Stream Vision Agents + Amazon Nova 2 Sonic enable real-time voice agents in minutes
Speech-to-speech model meets open-source framework for sub-500ms join times.
Building production-grade voice AI that feels natural requires orchestrating speech recognition, language models, and text-to-speech within hundreds of milliseconds. Stream's new integration combines its open-source Vision Agents framework with Amazon Nova 2 Sonic, a speech-to-speech foundation model available through Amazon Bedrock. Nova 2 Sonic accepts audio input and produces audio output directly, eliminating the need for separate STT and TTS services. It provides real-time bidirectional audio streaming, native turn detection, and function calling.
Vision Agents provides a plugin-based Python framework with 25+ integrations and client SDKs for React, iOS, Android, Flutter, and React Native. It abstracts infrastructure complexity like WebRTC connection management, automatic reconnection, and graceful degradation. Together with Stream's globally distributed edge network (sub-500ms join times, under 30ms audio latency), developers can build and deploy voice agents within minutes.
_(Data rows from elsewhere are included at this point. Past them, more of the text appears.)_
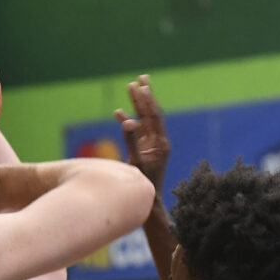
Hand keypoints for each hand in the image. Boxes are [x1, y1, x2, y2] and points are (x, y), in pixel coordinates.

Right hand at [115, 75, 169, 194]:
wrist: (148, 201)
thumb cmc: (144, 184)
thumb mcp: (136, 162)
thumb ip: (131, 141)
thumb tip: (128, 120)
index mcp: (161, 144)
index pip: (154, 117)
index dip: (148, 100)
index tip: (142, 85)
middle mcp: (158, 142)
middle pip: (151, 114)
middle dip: (146, 96)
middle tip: (142, 77)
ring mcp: (151, 145)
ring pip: (144, 120)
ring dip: (137, 105)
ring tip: (131, 86)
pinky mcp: (144, 149)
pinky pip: (136, 131)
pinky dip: (128, 122)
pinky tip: (117, 113)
The architecture keeps sensitive data in the customer's AWS account while Stream handles media transport.
- Amazon Nova 2 Sonic handles full speech-to-speech pipeline, no separate STT/TTS needed
- Stream Vision Agents provides open-source framework with 25+ integrations, client SDKs for major platforms
- Edge network delivers sub-500ms join times and under 30ms audio latency for natural conversation flow
Why It Matters
Voice AI apps can now go from concept to production in minutes without building custom real-time infrastructure.